To illustrate the problem, we might look at our reaction to two cases in Ireland in recent months.
Natasha O’Brien was viciously attacked by Cathal Crotty; he was given a suspended sentence. We took to the streets; in every major city, people raged against the injustice of it, and rightly so.
Not long after, Gerald Henry was found guilty of habitually sexually abusing his younger sisters — Miriam and Irene — when they were children, and he was a teenager. Henry was convicted but received a suspended sentence. He was between 12 and 16 when he abused his sisters, and maintains his innocence.

There was very little reaction to this story, certainly nothing like the attention that was given to the Crotty case.
Both involved suspended sentences for convictions; both involved women who were willing to speak up and fight — but only one involved intra-familial child sex abuse.

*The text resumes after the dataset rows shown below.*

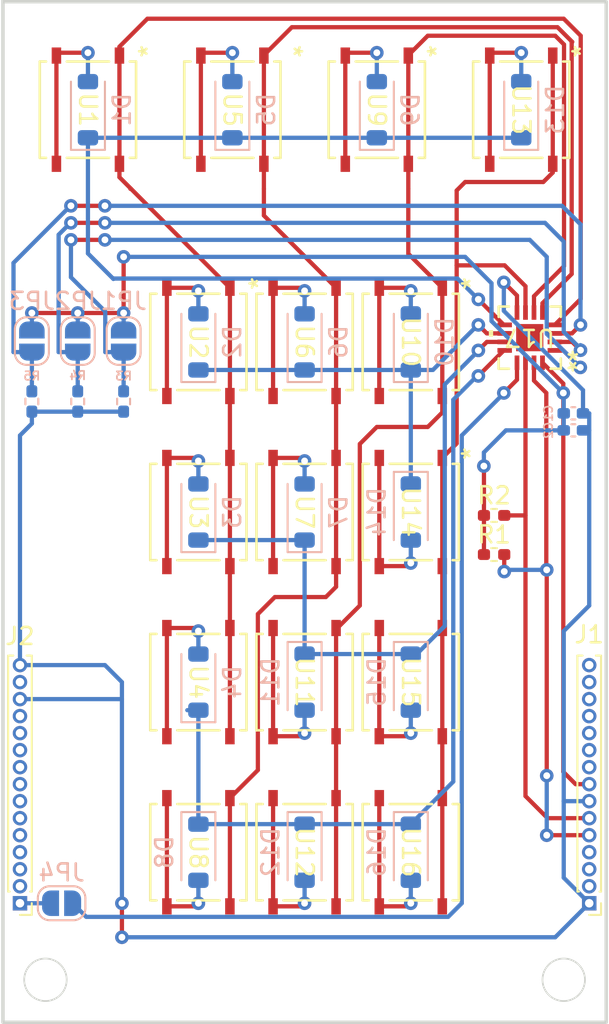
<source format=kicad_pcb>
(kicad_pcb
	(version 20240108)
	(generator "pcbnew")
	(generator_version "8.0")
	(general
		(thickness 1.6)
		(legacy_teardrops no)
	)
	(paper "A4")
	(title_block
		(title "T-TWR Keypad")
		(rev "V01")
		(comment 3 "License: CC BY 4.0")
		(comment 4 "Author: Karl Oelschlaeger")
	)
	(layers
		(0 "F.Cu" signal)
		(31 "B.Cu" signal)
		(32 "B.Adhes" user "B.Adhesive")
		(33 "F.Adhes" user "F.Adhesive")
		(34 "B.Paste" user)
		(35 "F.Paste" user)
		(36 "B.SilkS" user "B.Silkscreen")
		(37 "F.SilkS" user "F.Silkscreen")
		(38 "B.Mask" user)
		(39 "F.Mask" user)
		(44 "Edge.Cuts" user)
		(45 "Margin" user)
		(46 "B.CrtYd" user "B.Courtyard")
		(47 "F.CrtYd" user "F.Courtyard")
		(48 "B.Fab" user)
		(49 "F.Fab" user)
	)
	(setup
		(stackup
			(layer "F.SilkS"
				(type "Top Silk Screen")
			)
			(layer "F.Paste"
				(type "Top Solder Paste")
			)
			(layer "F.Mask"
				(type "Top Solder Mask")
				(thickness 0.01)
			)
			(layer "F.Cu"
				(type "copper")
				(thickness 0.035)
			)
			(layer "dielectric 1"
				(type "core")
				(thickness 1.51)
				(material "FR4")
				(epsilon_r 4.5)
				(loss_tangent 0.02)
			)
			(layer "B.Cu"
				(type "copper")
				(thickness 0.035)
			)
			(layer "B.Mask"
				(type "Bottom Solder Mask")
				(thickness 0.01)
			)
			(layer "B.Paste"
				(type "Bottom Solder Paste")
			)
			(layer "B.SilkS"
				(type "Bottom Silk Screen")
			)
			(copper_finish "None")
			(dielectric_constraints no)
		)
		(pad_to_mask_clearance 0)
		(allow_soldermask_bridges_in_footprints no)
		(pcbplotparams
			(layerselection 0x00010fc_ffffffff)
			(plot_on_all_layers_selection 0x0000000_00000000)
			(disableapertmacros no)
			(usegerberextensions no)
			(usegerberattributes yes)
			(usegerberadvancedattributes yes)
			(creategerberjobfile yes)
			(dashed_line_dash_ratio 12.000000)
			(dashed_line_gap_ratio 3.000000)
			(svgprecision 4)
			(plotframeref no)
			(viasonmask no)
			(mode 1)
			(useauxorigin no)
			(hpglpennumber 1)
			(hpglpenspeed 20)
			(hpglpendiameter 15.000000)
			(pdf_front_fp_property_popups yes)
			(pdf_back_fp_property_popups yes)
			(dxfpolygonmode yes)
			(dxfimperialunits yes)
			(dxfusepcbnewfont yes)
			(psnegative no)
			(psa4output no)
			(plotreference yes)
			(plotvalue yes)
			(plotfptext yes)
			(plotinvisibletext no)
			(sketchpadsonfab no)
			(subtractmaskfromsilk no)
			(outputformat 1)
			(mirror no)
			(drillshape 0)
			(scaleselection 1)
			(outputdirectory "Gerber/")
		)
	)
	(net 0 "")
	(net 1 "Net-(D1-A)")
	(net 2 "Net-(D2-A)")
	(net 3 "Net-(D3-A)")
	(net 4 "Net-(D4-A)")
	(net 5 "Net-(D8-A)")
	(net 6 "Net-(D9-A)")
	(net 7 "Net-(D10-A)")
	(net 8 "Net-(D11-A)")
	(net 9 "Net-(D12-A)")
	(net 10 "Net-(D13-A)")
	(net 11 "Net-(D14-A)")
	(net 12 "Net-(D15-A)")
	(net 13 "Net-(D16-A)")
	(net 14 "Net-(D5-A)")
	(net 15 "Net-(D6-A)")
	(net 16 "Net-(D7-A)")
	(net 17 "unconnected-(J2-Pin_2-Pad2)")
	(net 18 "unconnected-(J2-Pin_3-Pad3)")
	(net 19 "unconnected-(J2-Pin_4-Pad4)")
	(net 20 "unconnected-(J2-Pin_5-Pad5)")
	(net 21 "unconnected-(J2-Pin_6-Pad6)")
	(net 22 "unconnected-(J2-Pin_7-Pad7)")
	(net 23 "unconnected-(J2-Pin_8-Pad8)")
	(net 24 "unconnected-(J2-Pin_9-Pad9)")
	(net 25 "unconnected-(J2-Pin_10-Pad10)")
	(net 26 "unconnected-(J2-Pin_11-Pad11)")
	(net 27 "unconnected-(J2-Pin_14-Pad14)")
	(net 28 "unconnected-(J1-Pin_9-Pad9)")
	(net 29 "unconnected-(J1-Pin_10-Pad10)")
	(net 30 "unconnected-(J1-Pin_11-Pad11)")
	(net 31 "unconnected-(J1-Pin_12-Pad12)")
	(net 32 "unconnected-(J1-Pin_13-Pad13)")
	(net 33 "+3.3V")
	(net 34 "GND")
	(net 35 "ROW_1")
	(net 36 "ROW_2")
	(net 37 "ROW_3")
	(net 38 "unconnected-(J1-Pin_2-Pad2)")
	(net 39 "unconnected-(J1-Pin_3-Pad3)")
	(net 40 "unconnected-(J1-Pin_4-Pad4)")
	(net 41 "/IO Expander/SDA")
	(net 42 "/IO Expander/SCL")
	(net 43 "unconnected-(J1-Pin_14-Pad14)")
	(net 44 "unconnected-(J1-Pin_15-Pad15)")
	(net 45 "Net-(J2-Pin_1)")
	(net 46 "unconnected-(J2-Pin_12-Pad12)")
	(net 47 "/IO Expander/A0")
	(net 48 "/IO Expander/A1")
	(net 49 "/IO Expander/A2")
	(net 50 "/IO Expander/INT")
	(net 51 "COL_0")
	(net 52 "COL_1")
	(net 53 "COL_2")
	(net 54 "COL_3")
	(net 55 "ROW_0")
	(footprint "footprints:PTS526_SK15_SMTR2_LFS" (layer "F.Cu") (at 161.5 70 -90))
	(footprint "footprints:PTS526_SK15_SMTR2_LFS" (layer "F.Cu") (at 167.75 90 -90))
	(footprint "Resistor_SMD:R_0402_1005Metric_Pad0.72x0.64mm_HandSolder" (layer "F.Cu") (at 178.9025 72.5))
	(footprint "footprints:PTS526_SK15_SMTR2_LFS" (layer "F.Cu") (at 161.5 90 -90))
	(footprint "footprints:PTS526_SK15_SMTR2_LFS" (layer "F.Cu") (at 155 46.34865 -90))
	(footprint "footprints:PTS526_SK15_SMTR2_LFS" (layer "F.Cu") (at 174 70 -90))
	(footprint "footprints:PTS526_SK15_SMTR2_LFS" (layer "F.Cu") (at 180.5 46.34865 -90))
	(footprint "footprints:PTS526_SK15_SMTR2_LFS" (layer "F.Cu") (at 167.75 60 -90))
	(footprint "Connector_PinHeader_1.00mm:PinHeader_1x15_P1.00mm_Vertical" (layer "F.Cu") (at 151 93 180))
	(footprint "Connector_PinHeader_1.00mm:PinHeader_1x15_P1.00mm_Vertical" (layer "F.Cu") (at 184.5 93 180))
	(footprint "footprints:PTS526_SK15_SMTR2_LFS" (layer "F.Cu") (at 161.5 80 -90))
	(footprint "footprints:PTS526_SK15_SMTR2_LFS" (layer "F.Cu") (at 174 80 -90))
	(footprint "footprints:PTS526_SK15_SMTR2_LFS" (layer "F.Cu") (at 167.75 70 -90))
	(footprint "Resistor_SMD:R_0402_1005Metric_Pad0.72x0.64mm_HandSolder" (layer "F.Cu") (at 178.9025 70.2))
	(footprint "footprints:PTS526_SK15_SMTR2_LFS" (layer "F.Cu") (at 163.5 46.34865 -90))
	(footprint "footprints:PTS526_SK15_SMTR2_LFS" (layer "F.Cu") (at 172 46.34865 -90))
	(footprint "footprints:PTS526_SK15_SMTR2_LFS" (layer "F.Cu") (at 161.5 60 -90))
	(footprint "footprints:PTS526_SK15_SMTR2_LFS" (layer "F.Cu") (at 174 90 -90))
	(footprint "footprints:PTS526_SK15_SMTR2_LFS" (layer "F.Cu") (at 174 60 -90))
	(footprint "footprints:PCF8574RGTR"
		(layer "F.Cu")
		(uuid "f31bd4b6-af50-4f2c-99d9-10b531c0ae50")
		(at 181 59.750001 180)
		(tags "PCF8574RGTR ")
		(property "Reference" "U17"
			(at 0 0 180)
			(unlocked yes)
			(layer "F.SilkS")
			(uuid "936aa781-64c9-46db-9520-c02aaa906bb4")
			(effects
				(font
					(size 1 1)
					(thickness 0.15)
				)
			)
		)
		(property "Value" "PCF8574DWR"
			(at 0 0 180)
			(unlocked yes)
			(layer "F.Fab")
			(hide yes)
			(uuid "c46875e8-fda3-4f28-b2eb-2756109e274d")
			(effects
				(font
					(size 1 1)
					(thickness 0.15)
				)
			)
		)
		(property "Footprint" "footprints:PCF8574RGTR"
			(at 0 0 0)
			(unlocked yes)
			(layer "B.Fab")
			(hide yes)
			(uuid "3f036b11-b4b4-42ea-a054-072f29bffd54")
			(effects
				(font
					(size 1.27 1.27)
				)
				(justify mirror)
			)
		)
		(property "Datasheet" "PCF8574DWR"
			(at 0 0 0)
			(unlocked yes)
			(layer "B.Fab")
			(hide yes)
			(uuid "480788a9-1e46-4474-b4f4-2f66b1fa845e")
			(effects
				(font
					(size 1.27 1.27)
				)
				(justify mirror)
			)
		)
		(property "Description" ""
			(at 0 0 0)
			(unlocked yes)
			(layer "B.Fab")
			(hide yes)
			(uuid "2b0aa6a7-287a-46da-b578-994f0f7a8259")
			(effects
				(font
					(size 1.27 1.27)
				)
				(justify mirror)
			)
		)
		(property ki_fp_filters "DW16 DW16-M DW16-L")
		(path "/13a6b4d8-28e1-43bc-9d4a-d800e46e1b52/8819eb5e-f574-4d73-beda-4603646dc629")
		(sheetname "IO Expander")
		(sheetfile "IO Expander.kicad_sch")
		(attr smd)
		(fp_poly
			(pts
				(xy 1.074892 0.634891) (xy 1.074892 0.865109) (xy 1.875107 0.865109) (xy 1.875107 0.634891)
			)
			(stroke
				(width 0)
				(type solid)
			)
			(fill solid)
			(layer "F.Paste")
			(uuid "a164d546-b82e-4eaf-a237-929a1a04c4eb")
		)
		(fp_poly
			(pts
				(xy 1.074892 0.134892) (xy 1.074892 0.365107) (xy 1.875107 0.365107) (xy 1.875107 0.134892)
			)
			(stroke
				(width 0)
				(type solid)
			)
			(fill solid)
			(layer "F.Paste")
			(uuid "c55672ca-d73b-4102-960d-3f8496b5f0e0")
		)
		(fp_poly
			(pts
				(xy 1.074892 -0.365107) (xy 1.074892 -0.134892) (xy 1.875107 -0.134892) (xy 1.875107 -0.365107)
			)
			(stroke
				(width 0)
				(type solid)
			)
			(fill solid)
			(layer "F.Paste")
			(uuid "570b08fb-7025-4169-a5d0-66b2c7887952")
		)
		(fp_poly
			(pts
				(xy 1.074892 -0.865109) (xy 1.074892 -0.634891) (xy 1.875107 -0.634891) (xy 1.875107 -0.865109)
			)
			(stroke
				(width 0)
				(type solid)
			)
			(fill solid)
			(layer "F.Paste")
			(uuid "f558eb53-60db-450d-ac43-d37b5242aa50")
		)
		(fp_poly
			(pts
				(xy 0.635081 1.074892) (xy 0.635081 1.875107) (xy 0.865297 1.875107) (xy 0.865297 1.074892)
			)
			(stroke
				(width 0)
				(type solid)
			)
			(fill solid)
			(layer "F.Paste")
			(uuid "466f8422-041c-4432-9281-0aacfd705e03")
		)
		(fp_poly
			(pts
				(xy 0.635081 -1.875107) (xy 0.635081 -1.074892) (xy 0.865297 -1.074892) (xy 0.865297 -1.875107)
			)
			(stroke
				(width 0)
				(type solid)
			)
			(fill solid)
			(layer "F.Paste")
			(uuid "636b63b7-95ba-4c48-b732-736a7cdb7b77")
		)
		(fp_poly
			(pts
				(xy 0.134955 1.074892) (xy 0.134955 1.875107) (xy 0.365171 1.875107) (xy 0.365171 1.074892)
			)
			(stroke
				(width 0)
				(type solid)
			)
			(fill solid)
			(layer "F.Paste")
			(uuid "30565c30-17e3-4542-905c-ffaf1f8fc975")
		)
		(fp_poly
			(pts
				(xy 0.134955 -1.875107) (xy 0.134955 -1.074892) (xy 0.365171 -1.074892) (xy 0.365171 -1.875107)
			)
			(stroke
				(width 0)
				(type solid)
			)
			(fill solid)
			(layer "F.Paste")
			(uuid "0afa40ef-7a77-4c4b-acac-025586a8e91f")
		)
		(fp_poly
			(pts
				(xy -0.365171 1.074892) (xy -0.365171 1.875107) (xy -0.134955 1.875107) (xy -0.134955 1.074892)
			)
			(stroke
				(width 0)
				(type solid)
			)
			(fill solid)
			(layer "F.Paste")
			(uuid "7c43db82-22a2-4135-9ada-8539a0b3e99d")
		)
		(fp_poly
			(pts
				(xy -0.365171 -1.875107) (xy -0.365171 -1.074892) (xy -0.134955 -1.074892) (xy -0.134955 -1.875107)
			)
			(stroke
				(width 0)
				(type solid)
			)
			(fill solid)
			(layer "F.Paste")
			(uuid "5eee2de3-1153-41ee-a92c-10c395b2f645")
		)
		(fp_poly
			(pts
				(xy -0.865297 1.074892) (xy -0.865297 1.875107) (xy -0.635081 1.875107) (xy -0.635081 1.074892)
			)
			(stroke
				(width 0)
				(type solid)
			)
			(fill solid)
			(layer "F.Paste")
			(uuid "0d193afd-ccb8-4cea-a1df-c98bc951cf0a")
		)
		(fp_poly
			(pts
				(xy -0.865297 -1.875107) (xy -0.865297 -1.074892) (xy -0.635081 -1.074892) (xy -0.635081 -1.875107)
			)
			(stroke
				(width 0)
				(type solid)
			)
			(fill solid)
			(layer "F.Paste")
			(uuid "1fe36775-3ea5-4295-b0eb-90ec952e68a0")
		)
		(fp_poly
			(pts
				(xy -1.875107 0.634891) (xy -1.875107 0.865109) (xy -1.074892 0.865109) (xy -1.074892 0.634891)
			)
			(stroke
				(width 0)
				(type solid)
			)
			(fill solid)
			(layer "F.Paste")
			(uuid "7d557861-8d3a-41de-ae02-53c711543222")
		)
		(fp_poly
			(pts
				(xy -1.875107 0.134892) (xy -1.875107 0.365107) (xy -1.074892 0.365107) (xy -1.074892 0.134892)
			)
			(stroke
				(width 0)
				(type solid)
			)
			(fill solid)
			(layer "F.Paste")
			(uuid "b5b24db4-585e-47c6-ade8-8944a25c57d2")
		)
		(fp_poly
			(pts
				(xy -1.875107 -0.365107) (xy -1.875107 -0.134892) (xy -1.074892 -0.134892) (xy -1.074892 -0.365107)
			)
			(stroke
				(width 0)
				(type solid)
			)
			(fill solid)
			(layer "F.Paste")
			(uuid "b0d9e07a-36b1-45a4-9223-902b0336a5bd")
		)
		(fp_poly
			(pts
				(xy -1.875107 -0.865109) (xy -1.875107 -0.634891) (xy -1.074892 -0.634891) (xy -1.074892 -0.865109)
			)
			(stroke
				(width 0)
				(type solid)
			)
			(fill solid)
			(layer "F.Paste")
			(uuid "c74aa780-032f-4276-9532-3cbabb51b3af")
		)
		(fp_poly
			(pts
				(xy 0.635121 0.4937) (xy 0.4937 0.635121) (xy 0.4937 0.72507) (xy 0.72507 0.72507) (xy 0.72507 0.4937)
			)
			(stroke
				(width 0)
				(type solid)
			)
			(fill solid)
			(layer "F.Paste")
			(uuid "a2ebc406-5cc9-494e-a0fa-2f765cd94c06")
		)
		(fp_poly
			(pts
				(xy 0.4937 -0.72507) (xy 0.4937 -0.635121) (xy 0.635121 -0.4937) (xy 0.72507 -0.4937) (xy 0.72507 -0.72507)
			)
			(stroke
				(width 0)
				(type solid)
			)
			(fill solid)
			(layer "F.Paste")
			(uuid "c431ecde-3af8-435e-9946-240d2f3e31b4")
		)
		(fp_poly
			(pts
				(xy -0.72507 0.4937) (xy -0.72507 0.72507) (xy -0.4937 0.72507) (xy -0.4937 0.635121) (xy -0.635121 0.4937)
			)
			(stroke
				(width 0)
				(type solid)
			)
			(fill solid)
			(layer "F.Paste")
			(uuid "709c57fb-5551-4fbb-a8b8-4c3f17904ceb")
		)
		(fp_poly
			(pts
				(xy -0.72507 -0.72507) (xy -0.72507 -0.4937) (xy -0.635121 -0.4937) (xy -0.4937 -0.635121) (xy -0.4937 -0.72507)
			)
			(stroke
				(width 0)
				(type solid)
			)
			(fill solid)
			(layer "F.Paste")
			(uuid "096cdd18-2696-43e8-ad38-3542177f5edc")
		)
		(fp_poly
			(pts
				(xy 0.635121 -0.2937) (xy 0.4937 -0.152279) (xy 0.4937 0.152279) (xy 0.635121 0.2937) (xy 0.72507 0.2937)
				(xy 0.72507 -0.2937)
			)
			(stroke
				(width 0)
				(type solid)
			)
			(fill solid)
			(layer "F.Paste")
			(uuid "9766f59f-fe7e-4635-a41e-4e17f1dda220")
		)
		(fp_poly
			(pts
				(xy -0.152279 0.4937) (xy -0.2937 0.635121) (xy -0.2937 0.72507) (xy 0.2937 0.72507) (xy 0.2937 0.635121)
				(xy 0.152279 0.4937)
			)
			(stroke
				(width 0)
				(type solid)
			)
			(fill solid)
			(layer "F.Paste")
			(uuid "d5748e6a-f273-4d9a-813b-1f0bee662030")
		)
		(fp_poly
			(pts
				(xy -0.2937 -0.72507) (xy -0.2937 -0.635121) (xy -0.152279 -0.4937) (xy 0.152279 -0.4937) (xy 0.2937 -0.635121)
				(xy 0.2937 -0.72507)
			)
			(stroke
				(width 0)
				(type solid)
			)
			(fill solid)
			(layer "F.Paste")
			(uuid "be5e9a4d-427e-4634-8b98-865a81c360c2")
		)
		(fp_poly
			(pts
				(xy -0.72507 -0.2937) (xy -0.72507 0.2937) (xy -0.635121 0.2937) (xy -0.4937 0.152279) (xy -0.4937 -0.152279)
				(xy -0.635121 -0.2937)
			)
			(stroke
				(width 0)
				(type solid)
			)
			(fill solid)
			(layer "F.Paste")
			(uuid "0c337ab6-350d-4d4e-aac8-a9e0c9fd88dc")
		)
		(fp_poly
			(pts
				(xy -0.152279 -0.2937) (xy -0.2937 -0.152279) (xy -0.2937 0.152279) (xy -0.152279 0.2937) (xy 0.152279 0.2937)
				(xy 0.2937 0.152279) (xy 0.2937 -0.152279) (xy 0.152279 -0.2937)
			)
			(stroke
				(width 0)
				(type solid)
			)
			(fill solid)
			(layer "F.Paste")
			(uuid "042f4397-add0-4c7d-a638-2a8e6baa677c")
		)
		(fp_line
			(start 1.828999 1.828999)
			(end 1.828999 1.222741)
			(stroke
				(width 0.1524)
				(type solid)
			)
			(layer "F.SilkS")
			(uuid "3edbb216-52a0-498f-9357-f85f0dd34329")
		)
		(fp_line
			(start 1.828999 -1.222741)
			(end 1.828999 -1.828999)
			(stroke
				(width 0.1524)
				(type solid)
			)
			(layer "F.SilkS")
			(uuid "2f4420d9-a313-4ff5-80b2-f096e4b722c9")
		)
		(fp_line
			(start 1.828999 -1.828999)
			(end 1.222929 -1.828999)
			(stroke
				(width 0.1524)
				(type solid)
			)
			(layer "F.SilkS")
			(uuid "3e992e1b-03f8-4215-938f-77a1dd54412d")
		)
		(fp_line
			(start 1.222929 1.828999)
			(end 1.828999 1.828999)
			(stroke
				(width 0.1524)
				(type solid)
			)
			(layer "F.SilkS")
			(uuid "f0760066-c4a2-4059-99be-26ccc6facc78")
		)
		(fp_line
			(start -1.222929 -1.828999)
			(end -1.828999 -1.828999)
			(stroke
				(width 0.1524)
				(type solid)
			)
			(layer "F.SilkS")
			(uuid "c0588f85-b73d-4a4c-8b9a-1c6344be9a4f")
		)
		(fp_line
			(start -1.828999 1.828999)
			(end -1.222929 1.828999)
			(stroke
				(width 0.1524)
				(type solid)
			)
			(layer "F.SilkS")
			(uuid "6cb0d1fb-72cf-43fe-a09b-d03937864f9a")
		)
		(fp_line
			(start -1.828999 1.222741)
			(end -1.828999 1.828999)
			(stroke
				(width 0.1524)
				(type solid)
			)
			(layer "F.SilkS")
			(uuid "c4c49fd8-643e-46fd-9312-421f497c9bc4")
		)
		(fp_line
			(start -1.828999 -1.828999)
			(end -1.828999 -1.222741)
			(stroke
				(width 0.1524)
				(type solid)
			)
			(layer "F.SilkS")
			(uuid "5d5cafe7-71b5-4034-a26b-4818a69c3f4c")
		)
		(fp_poly
			(pts
				(xy 2.407999 0.059499) (xy 2.407999 0.4405) (xy 2.153999 0.4405) (xy 2.153999 0.059499)
			)
			(stroke
				(width 0)
				(type solid)
			)
			(fill solid)
			(layer "F.SilkS")
			(uuid "dc3216d1-8469-473a-88f8-f7b9c567c4e8")
		)
		(fp_poly
			(pts
				(xy 0.980404 0.540403) (xy 0.980404 0.959597) (xy 1.969595 0.959597) (xy 1.969595 0.540403)
			)
			(stroke
				(width 0)
				(type solid)
			)
			(fill solid)
			(layer "F.Mask")
			(uuid "2b48da9a-04c3-4765-af12-a9ee8d8b0a03")
		)
		(fp_poly
			(pts
				(xy 0.980404 0.040404) (xy 0.980404 0.459595) (xy 1.969595 0.459595) (xy 1.969595 0.040404)
			)
			(stroke
				(width 0)
				(type solid)
			)
			(fill solid)
			(layer "F.Mask")
			(uuid "7b22468b-b1bd-4bc8-8eae-1e648b531999")
		)
		(fp_poly
			(pts
				(xy 0.980404 -0.459595) (xy 0.980404 -0.040404) (xy 1.969595 -0.040404) (xy 1.969595 -0.459595)
			)
			(stroke
				(width 0)
				(type solid)
			)
			(fill solid)
			(layer "F.Mask")
			(uuid "7241b1f3-b6dd-43c3-a071-3a61c5e85a05")
		)
		(fp_poly
			(pts
				(xy 0.980404 -0.959597) (xy 0.980404 -0.540403) (xy 1.969595 -0.540403) (xy 1.969595 -0.959597)
			)
			(stroke
				(width 0)
				(type solid)
			)
			(fill solid)
			(layer "F.Mask")
			(uuid "c3ecfece-2939-41b6-81a7-a20f0e937ec6")
		)
		(fp_poly
			(pts
				(xy 0.5937 -0.8635) (xy 0.8635 -0.8635) (xy 0.8635 0.8635) (xy 0.5937 0.8635)
			)
			(stroke
				(width 0)
				(type solid)
			)
			(fill solid)
			(layer "F.Mask")
			(uuid "b230d6e8-5140-4b3b-8295-1757730886bd")
		)
		(fp_poly
			(pts
				(xy 0.540593 0.980404) (xy 0.540593 1.969595) (xy 0.959785 1.969595) (xy 0.959785 0.980404)
			)
			(stroke
				(width 0)
				(type solid)
			)
			(fill solid)
			(layer "F.Mask")
			(uuid "a62f6186-f125-4240-9364-bc9011ca1045")
		)
		(fp_poly
			(pts
				(xy 0.540593 -1.969595) (xy 0.540593 -0.980404) (xy 0.959785 -0.980404) (xy 0.959785 -1.969595)
			)
			(stroke
				(width 0)
				(type solid)
			)
			(fill solid)
			(layer "F.Mask")
			(uuid "95f3c908-6654-42e0-ae22-7439f1167334")
		)
		(fp_poly
			(pts
				(xy 0.1937 -0.8635) (xy -0.1937 -0.8635) (xy -0.1937 0.8635) (xy 0.1937 0.8635)
			)
			(stroke
				(width 0)
				(type solid)
			)
			(fill solid)
			(layer "F.Mask")
			(uuid "7b6a0c73-b7c1-41e4-9085-2236f5e9ef22")
		)
		(fp_poly
			(pts
				(xy 0.040467 0.980404) (xy 0.040467 1.969595) (xy 0.459659 1.969595) (xy 0.459659 0.980404)
			)
			(stroke
				(width 0)
				(type solid)
			)
			(fill solid)
			(layer "F.Mask")
			(uuid "ae2a8902-ba16-450a-8d15-6f201f06df55")
		)
		(fp_poly
			(pts
				(xy 0.040467 -1.969595) (xy 0.040467 -0.980404) (xy 0.459659 -0.980404) (xy 0.459659 -1.969595)
			)
			(stroke
				(width 0)
				(type solid)
			)
			(fill solid)
			(layer "F.Mask")
			(uuid "70859544-9323-4ad0-a8a3-3d7777e107fb")
		)
		(fp_poly
			(pts
				(xy -0.459659 0.980404) (xy -0.459659 1.969595) (xy -0.040467 1.969595) (xy -0.040467 0.980404)
			)
			(stroke
				(width 0)
				(type solid)
			)
			(fill solid)
			(layer "F.Mask")
			(uuid "7252f0b6-33a2-4b38-9548-91467ff1731c")
		)
		(fp_poly
			(pts
				(xy -0.459659 -1.969595) (xy -0.459659 -0.980404) (xy -0.040467 -0.980404) (xy -0.040467 -1.969595)
			)
			(stroke
				(width 0)
				(type solid)
			)
			(fill solid)
			(layer "F.Mask")
			(uuid "c64a4a7e-8b2f-4674-b4b9-c05dce7ff8fd")
		)
		(fp_poly
			(pts
				(xy -0.8635 0.5937) (xy 0.8635 0.5937) (xy 0.8635 0.8635) (xy -0.8635 0.8635)
			)
			(stroke
				(width 0)
				(type solid)
			)
			(fill solid)
			(layer "F.Mask")
			(uuid "6efd0c71-a8b6-4be1-b7c3-3a17b069f21c")
		)
		(fp_poly
			(pts
				(xy -0.8635 -0.1937) (xy 0.8635 -0.1937) (xy 0.8635 0.1937
... [220735 chars truncated]
</source>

We can’t handle it, so the story gets buried, and our streets stay quiet.
Miriam Henry was invited onto
but the focus was on the issue of character references, not the suspended sentence. Sixteen is old enough to know better, but Gerald Henry will get no therapy or treatment.Surely those sisters waived their right to anonymity for a reason, and by looking the other way we allow the worst to happen — nothing.
What happens to men like Gerald Henry, who never enter prison?
Yes, it is complicated by the fact that he was a teenager when he committed his crimes, but the complication is not so great that he can walk out of court without any proactive follow-up unless he fails to abide by the conditions set down by the judge.
What about Raymond Shorten, the taxi driver who abused a small girl in her grandmother's house after her mother’s funeral and went on to rape two women?
Despite a Garda probe into the child sex abuse, which she reported in 2020, he kept his taxi licence until 2022 when he attacked two passengers who were drunk, and who woke to find him on top of them.
As stated in the Casey documentary, only 4% of child sex abuse claims made to the gardaí are prosecuted, and even fewer result in a conviction.
Few could blame victims for staying quiet when we are still so poor at listening, at remembering, and so unwilling to fight for consistent sentencing and appropriate treatment for sex offenders.